Department of Nephrology, Yonsei University Wonju College of Medicine, Wonju, Kang-won, Korea.
Department of Laboratory Medicine, Yonsei University Wonju College of Medicine, Wonju, Kang-won, Korea.
PLoS One. 2019 Sep 3;14(9):e0221970. doi: 10.1371/journal.pone.0221970. eCollection 2019.
Chronic fluid overload is common in patients with chronic kidney disease (CKD) and can with time lead to poor prognosis regarding to the cardiovascular events. Serum NT-proBNP and OH/ECW might reflect fluid status of the patients, and the maximal tricuspid regurgitation velocity (TRVmax) could reflect systolic pulmonary artery pressure (SPAP). We investigated the relationship between markers of volume status and marker of pulmonary hypertension (PH) in non-dialysis CKD5 (CKD5-ND) patients.

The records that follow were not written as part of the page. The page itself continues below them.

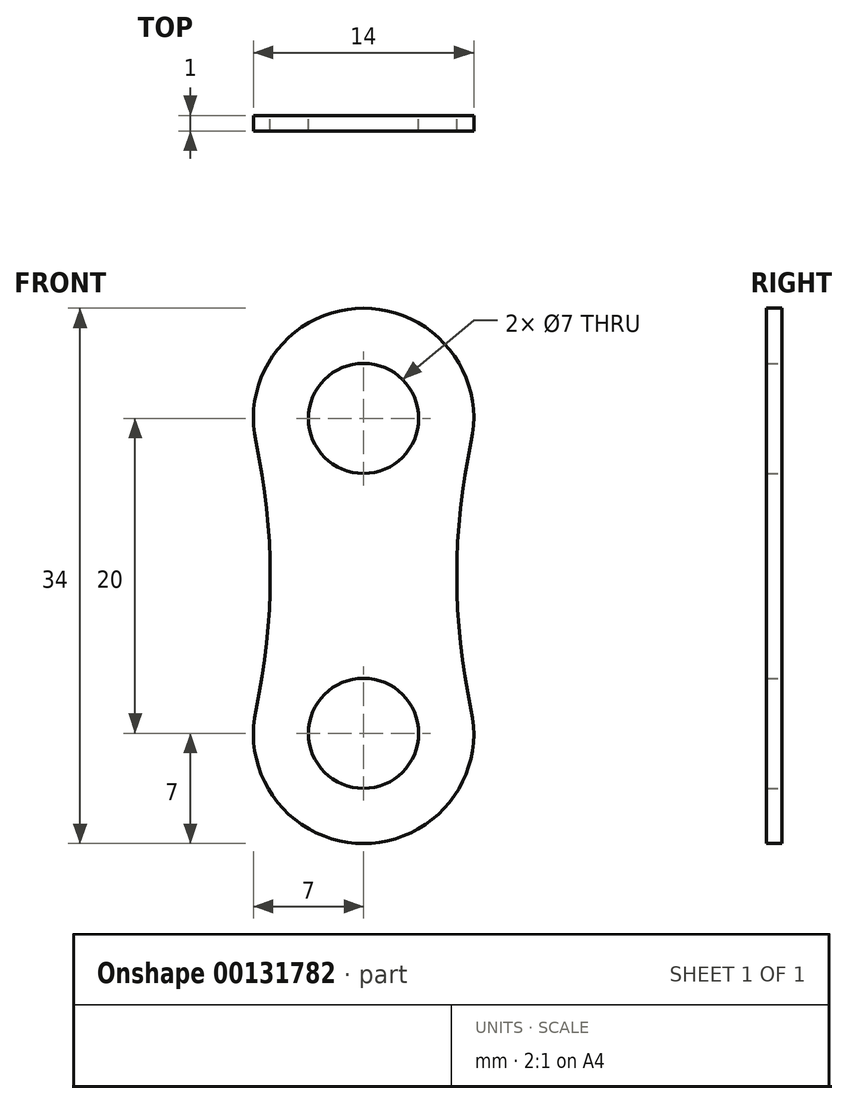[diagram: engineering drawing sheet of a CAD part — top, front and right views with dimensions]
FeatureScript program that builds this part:
annotation { "Feature Type Name" : "Feature", "Feature Type Description" : "" }
export const myFeature = defineFeature(function(context is Context, id is Id, definition is map)
    precondition{}
    {
        {
            var Q0;
            Q0=qCreatedBy(makeId("Front.planeOp"),FACE);
            var sketch = newSketch(context, id + "F0", { "sketchPlane" : qUnion([Q0])});
            skArc(sketch, "E0", {"start": v(6.84, -1.49) * mm, "mid": v(0, 7) * mm, "end": v(-6.84, -1.49) * mm});
            skArc(sketch, "E1", {"start": v(-6.84, -18.51) * mm, "mid": v(0, -27) * mm, "end": v(6.84, -18.51) * mm});
            skArc(sketch, "E2", {"start": v(-6.84, -18.51) * mm, "mid": v(-5.92, -10) * mm, "end": v(-6.84, -1.49) * mm});
            skArc(sketch, "E3", {"start": v(6.84, -1.49) * mm, "mid": v(5.92, -10) * mm, "end": v(6.84, -18.51) * mm});
            skCircle(sketch, "E4", {"center": v(0, 0) * mm, "radius": 3.5 * mm});
            skCircle(sketch, "E5", {"center": v(0, -20) * mm, "radius": 3.5 * mm});
            skSolve(sketch);
        }
        {
            var Q0;
            Q0=makeQuery(id+"F0.imprint","IMPRINT",FACE,{"disambiguationData":[TD([[makeQuery(id+"F0.imprint","IMPRINT",EDGE,{"derivedFrom":sQuery(id+"F0.wireOp",EDGE,"E0")}),1.0]])]});
            extrude(context, id + "F1", {"entities" : qUnion([Q0]), "depth" : 1 * mm});
        }
    });
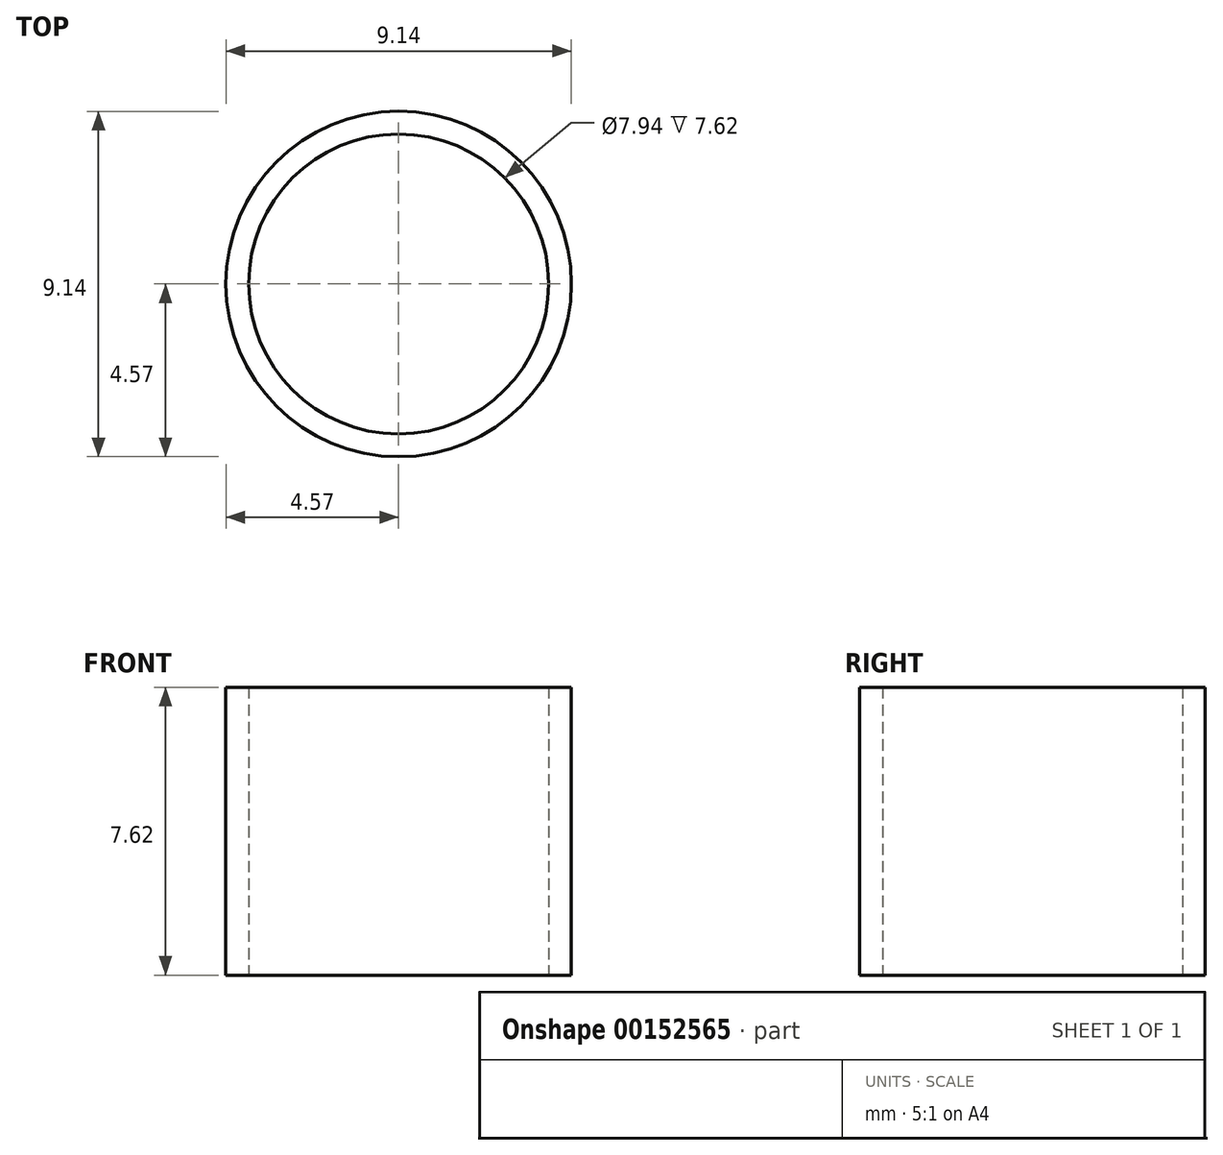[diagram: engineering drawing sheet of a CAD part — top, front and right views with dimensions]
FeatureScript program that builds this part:
annotation { "Feature Type Name" : "Feature", "Feature Type Description" : "" }
export const myFeature = defineFeature(function(context is Context, id is Id, definition is map)
    precondition{}
    {
        {
            var Q0;
            Q0=qCreatedBy(makeId("Top.planeOp"),FACE);
            var sketch = newSketch(context, id + "F0", { "sketchPlane" : qUnion([Q0])});
            skCircle(sketch, "E0", {"center": v(0, 0) * mm, "radius": 4.57 * mm});
            skCircle(sketch, "E1", {"center": v(0, 0) * mm, "radius": 3.97 * mm});
            skSolve(sketch);
        }
        {
            var Q0;
            Q0=makeQuery(id+"F0.imprint","IMPRINT",FACE,{"disambiguationData":[TD([[makeQuery(id+"F0.imprint","IMPRINT",EDGE,{"derivedFrom":sQuery(id+"F0.wireOp",EDGE,"E0")}),1.0]])]});
            extrude(context, id + "F1", {"entities" : qUnion([Q0]), "depth" : 7.62 * mm});
        }
    });
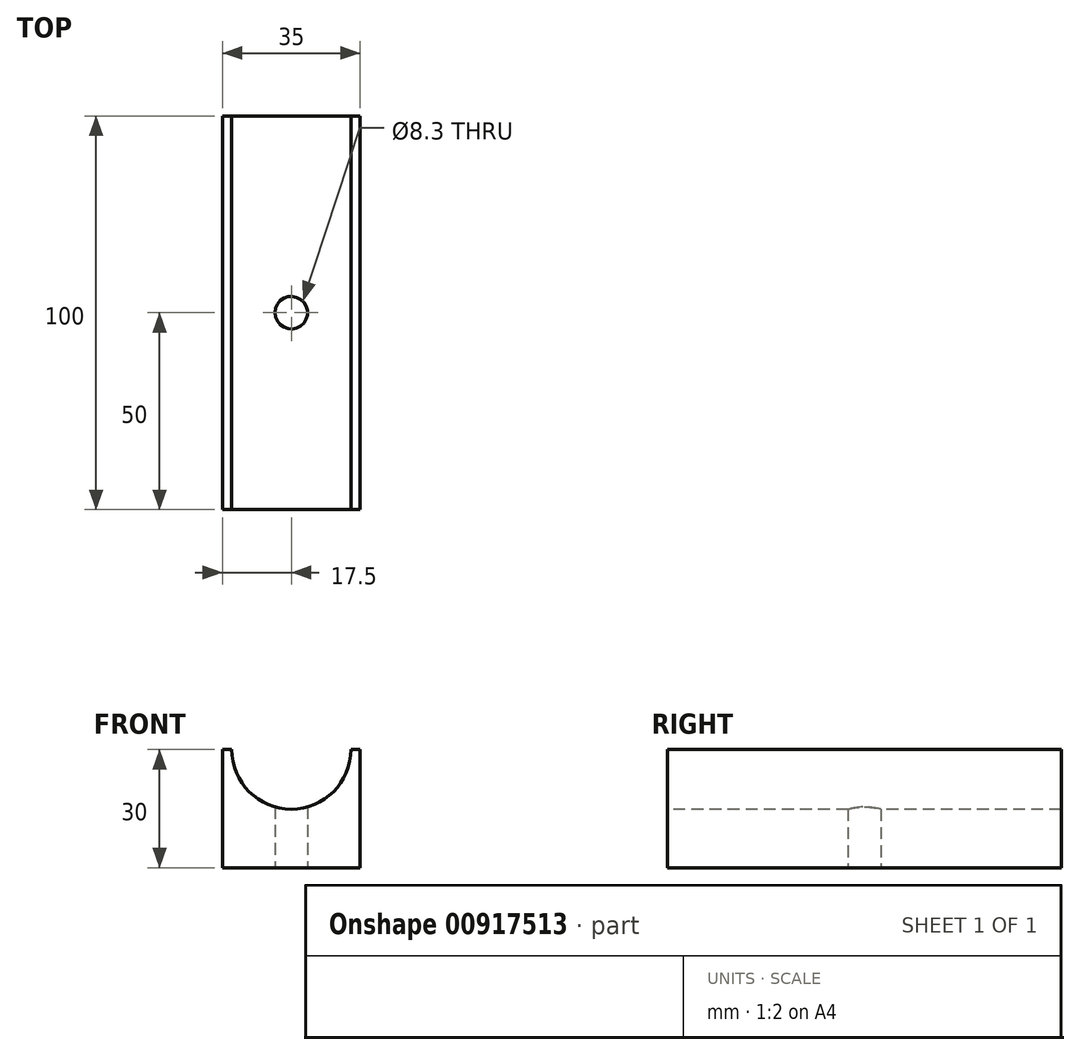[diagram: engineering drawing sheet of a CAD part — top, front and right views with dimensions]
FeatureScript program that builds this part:
annotation { "Feature Type Name" : "Feature", "Feature Type Description" : "" }
export const myFeature = defineFeature(function(context is Context, id is Id, definition is map)
    precondition{}
    {
        {
            var Q0;
            Q0=qCreatedBy(makeId("Top.planeOp"),FACE);
            var sketch = newSketch(context, id + "F0", { "sketchPlane" : qUnion([Q0])});
            skLineSegment(sketch, "E0.bottom", {"start": v(0, 0) * mm, "end": v(35, 0) * mm});
            skLineSegment(sketch, "E0.top", {"start": v(0, 100) * mm, "end": v(35, 100) * mm});
            skLineSegment(sketch, "E0.left", {"start": v(0, 0) * mm, "end": v(0, 100) * mm});
            skLineSegment(sketch, "E0.right", {"start": v(35, 0) * mm, "end": v(35, 100) * mm});
            skSolve(sketch);
        }
        {
            var Q0;
            Q0 = qSketchRegion(id + "F0", true);
            extrude(context, id + "F1", {"entities" : qUnion([Q0]), "depth" : 30 * mm, "offsetDistance" : 25 * mm});
        }
        {
            var Q0;
            Q0=makeQuery(id+"F1.opExtrude","SWEPT_FACE",FACE,{"disambiguationData":[OSD([sQuery(id+"F0.wireOp",EDGE,"E0.bottom")])]});
            var sketch = newSketch(context, id + "F2", { "sketchPlane" : qUnion([Q0])});
            skCircle(sketch, "E1", {"center": v(17.5, 30) * mm, "radius": 15.15 * mm});
            skSolve(sketch);
        }
        {
            var Q0;
            Q0 = qSketchRegion(id + "F2", true);
            extrude(context, id + "F3", {"entities" : qUnion([Q0]), "operationType" : NewBodyOperationType.REMOVE, "oppositeDirection" : true, "depth" : 999 * mm, "offsetDistance" : 25 * mm});
        }
        {
            var Q0;
            Q0=makeQuery(id+"F1.opExtrude","CAP_FACE",FACE,{"disambiguationData":[OSD([sQuery(id+"F0.wireOp",EDGE,"E0.bottom"),sQuery(id+"F0.wireOp",EDGE,"E0.top"),sQuery(id+"F0.wireOp",EDGE,"E0.left"),sQuery(id+"F0.wireOp",EDGE,"E0.right")])],"isStart":true});
            var sketch = newSketch(context, id + "F4", { "sketchPlane" : qUnion([Q0])});
            skLineSegment(sketch, "E2", {"start": v(17.5, 0) * mm, "end": v(17.5, -100) * mm, "construction": true});
            skLineSegment(sketch, "E3", {"start": v(0, -50) * mm, "end": v(35, -50) * mm, "construction": true});
            skCircle(sketch, "E4", {"center": v(17.5, -50) * mm, "radius": 4.15 * mm});
            skSolve(sketch);
        }
        {
            var Q0;
            Q0 = qSketchRegion(id + "F4", true);
            extrude(context, id + "F5", {"entities" : qUnion([Q0]), "operationType" : NewBodyOperationType.REMOVE, "oppositeDirection" : true, "depth" : 25 * mm, "offsetDistance" : 25 * mm});
        }
    });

Bioimpedance spectroscopy (BIS), echocardiography, and measurement of serum NT-proBNP were performed in 137 consecutive patients on the same day. TRVmax greater than or equal to 2.9 m/s, corresponding to SPAP of approximately 36 mmHg, was used as a definition of the possibility of PH in the absence of left heart disease and chronic respiratory disease (PH group).
Patients with possibility of PH (TRVmax ≥ 2.9 m/s) was found in 27 (19.70%) patients. Among the values obtained from BIS, those reflecting the fluid balance (OH, OH/ECW, and E/I ratio) were significantly higher in the PH group. The OH/ECW in patients with PH were significantly higher than those patients without (26.76 ± 15.07 vs. 13.09 ± 15.05, P < 0.001). NT-proBNP was also significantly higher in PH group compared to the non-PH group (median = 10,112 pg/ml, IQR = 30,847 pg/ml vs. median = 1,973 pg/ml, IQR = 7,093 pg/ml, P < 0.001). OH/ECW was positively associated with TRVmax (r = 0.235, P = 0.006). Multivariate logistic regression revealed that increased OH/ECW and serum NT-proBNP were significantly associated with an increased risk of PH.
A significant number of patients showed increased TRVmax, which was closely related to volume status in CKD5-ND patients. Echocardiography and BIS could be important players in a high possibility of PH detection and treatment in asymptomatic CKD patients. Therefore, these measures could be helpful to improve the cardiac outcomes after initiating renal replacement therapy. Further research may be needed to validate the consistency of this association across other stages of CKD.
慢性液体超负荷在慢性肾脏病(CKD)患者中很常见,随着时间的推移,这可能导致心血管事件的预后不良。血清 NT-proBNP 和 OH/ECW 可能反映患者的液体状态,而最大三尖瓣反流速度(TRVmax)可反映收缩期肺动脉压(SPAP)。我们研究了非透析 CKD5(CKD5-ND)患者中容量状态标志物与肺动脉高压(PH)标志物之间的关系。
对 137 例连续患者进行生物电阻抗谱(BIS)、超声心动图和血清 NT-proBNP 测量。当无左心疾病和慢性呼吸道疾病时,TRVmax 大于或等于 2.9m/s(对应于约 36mmHg 的 SPAP)被用作 PH 可能性的定义(PH 组)。
发现 27 例(19.70%)患者存在 PH 的可能性(TRVmax≥2.9m/s)。在 BIS 获得的值中,反映液体平衡的那些值(OH、OH/ECW 和 E/I 比值)在 PH 组中明显更高。PH 组的 OH/ECW 明显高于无 PH 组(26.76±15.07 与 13.09±15.05,P<0.001)。PH 组的 NT-proBNP 也明显高于非 PH 组(中位数=10112pg/ml,IQR=30847pg/ml 与中位数=1973pg/ml,IQR=7093pg/ml,P<0.001)。OH/ECW 与 TRVmax 呈正相关(r=0.235,P=0.006)。多变量 logistic 回归显示,OH/ECW 和血清 NT-proBNP 升高与 PH 风险增加显著相关。
相当数量的患者出现了 TRVmax 增加,这与 CKD5-ND 患者的容量状态密切相关。超声心动图和 BIS 可能是无症状 CKD 患者检测和治疗高 PH 可能性的重要手段。因此,这些措施可能有助于改善开始肾脏替代治疗后的心脏结局。可能需要进一步的研究来验证这种关联在 CKD 的其他阶段的一致性。